Adsorption of Fluoride from Water Using Aluminum-Coated Silica Adsorbents: Comparison of Silica Sand and Microcrystalline Silica

Abstract

Two aluminum-coated silica adsorbents were evaluated using silica sand and microcrystalline silica as aluminum-oxide-based adsorbents with different crystalline silica base materials. The aluminum coating contained mainly amorphous aluminum oxides for both aluminum-coated silica adsorbents. The adsorption of fluoride onto both adsorbents was favorable according to the Langmuir and Freundlich adsorption equations, while the physical adsorption of fluoride occurred for both adsorbents according to the Dubinin–Raduskevish (D-R) equation.
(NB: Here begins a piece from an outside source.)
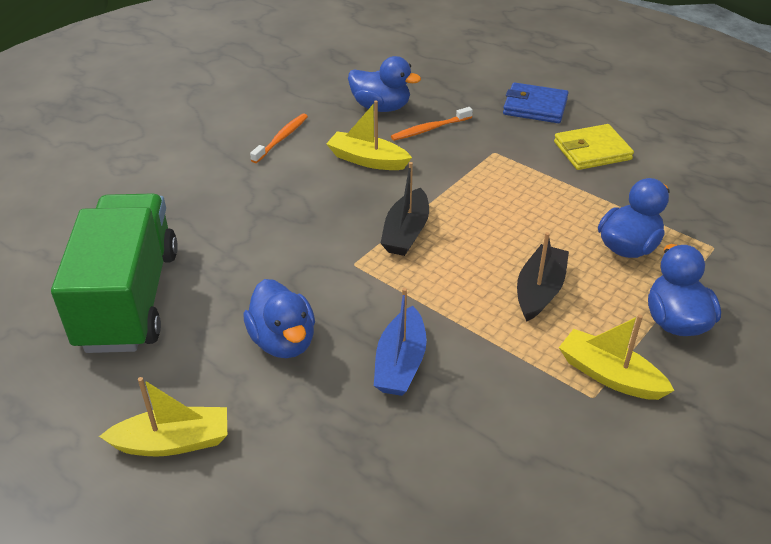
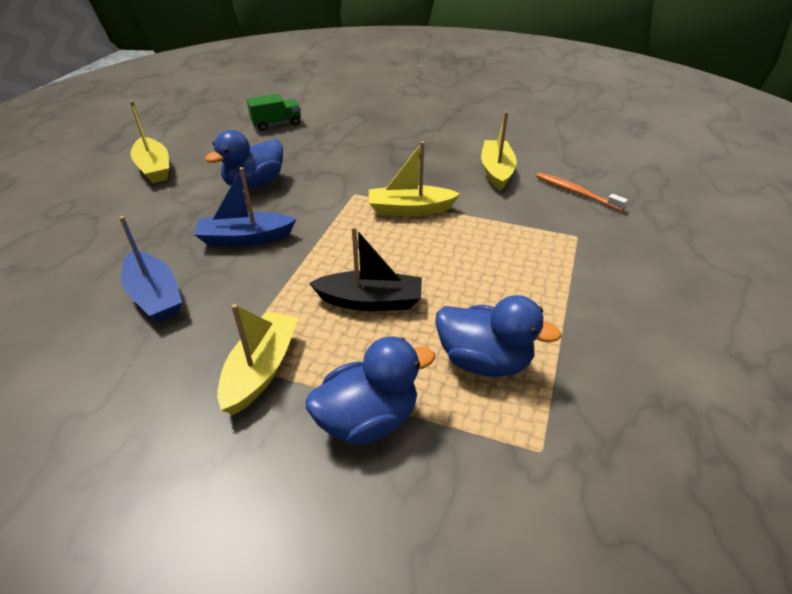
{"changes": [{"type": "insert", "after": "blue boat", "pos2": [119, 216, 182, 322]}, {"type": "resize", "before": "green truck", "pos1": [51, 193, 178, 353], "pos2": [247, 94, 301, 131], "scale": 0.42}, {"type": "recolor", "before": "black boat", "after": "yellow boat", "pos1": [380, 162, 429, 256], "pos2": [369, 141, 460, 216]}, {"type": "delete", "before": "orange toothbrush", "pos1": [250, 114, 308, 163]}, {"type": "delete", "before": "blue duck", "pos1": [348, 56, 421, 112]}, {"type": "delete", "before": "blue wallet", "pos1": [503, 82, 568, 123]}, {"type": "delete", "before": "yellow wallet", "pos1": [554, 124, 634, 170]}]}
The adsorption of fluoride was stronger for aluminum-coated silica sand based on adsorption parameters from the Langmuir, Freundlich, and D-R adsorption equations, with the stronger binding of fluoride likely due to the observed greater specific adsorption. The adsorption capacity determined using the Langmuir equation was about 7 times greater for aluminum-coated microcrystalline silica primarily due to the 1.22-orders-of-magnitude-larger surface area of aluminum-coated microcrystalline silica, whereas the surface-normalized adsorption capacity was 2.4 times greater for aluminum-coated silica sand, possibly due to more aluminum being present on the surface of silica sand. Fluoride adsorption occurred over a broad pH range from 3 to 10 for both adsorbents, with nearly the same pHPZC of 9.6, while aluminum-coated microcrystalline silica displayed a higher selectivity for fluoride adsorption from different natural water sources.